**WORK INSTRUCTIONS:**
An exact transcription of all the records below is required, without any images.

**Joint position lists:**
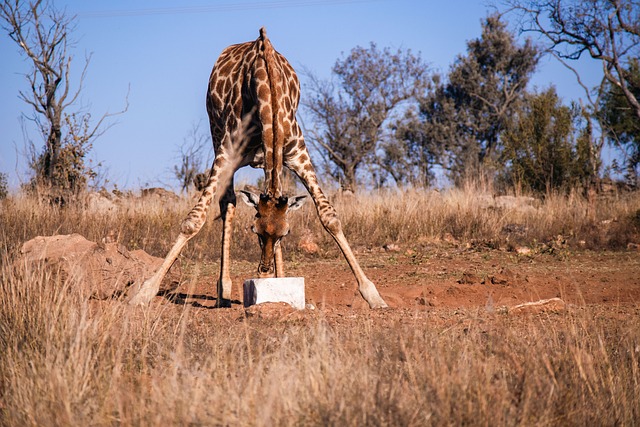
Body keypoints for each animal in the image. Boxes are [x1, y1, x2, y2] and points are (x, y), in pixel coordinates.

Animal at [125, 27, 384, 308]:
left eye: (285, 233)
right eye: (254, 231)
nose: (264, 269)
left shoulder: (298, 154)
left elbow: (330, 217)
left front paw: (373, 295)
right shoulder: (226, 154)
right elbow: (194, 220)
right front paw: (143, 293)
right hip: (217, 137)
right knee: (228, 203)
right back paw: (224, 290)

**EXERCISE OUTPUT:**
Body keypoints for each animal in the image. Boxes are [x1, y1, x2, y2] and points are (x, y), in pixel coordinates.

Animal at [125, 27, 384, 308]:
left eye: (285, 233)
right eye: (254, 231)
nose: (264, 269)
left shoulder: (298, 154)
left elbow: (330, 217)
left front paw: (373, 295)
right shoulder: (226, 154)
right elbow: (194, 220)
right front paw: (143, 293)
right hip: (217, 137)
right knee: (228, 203)
right back paw: (224, 290)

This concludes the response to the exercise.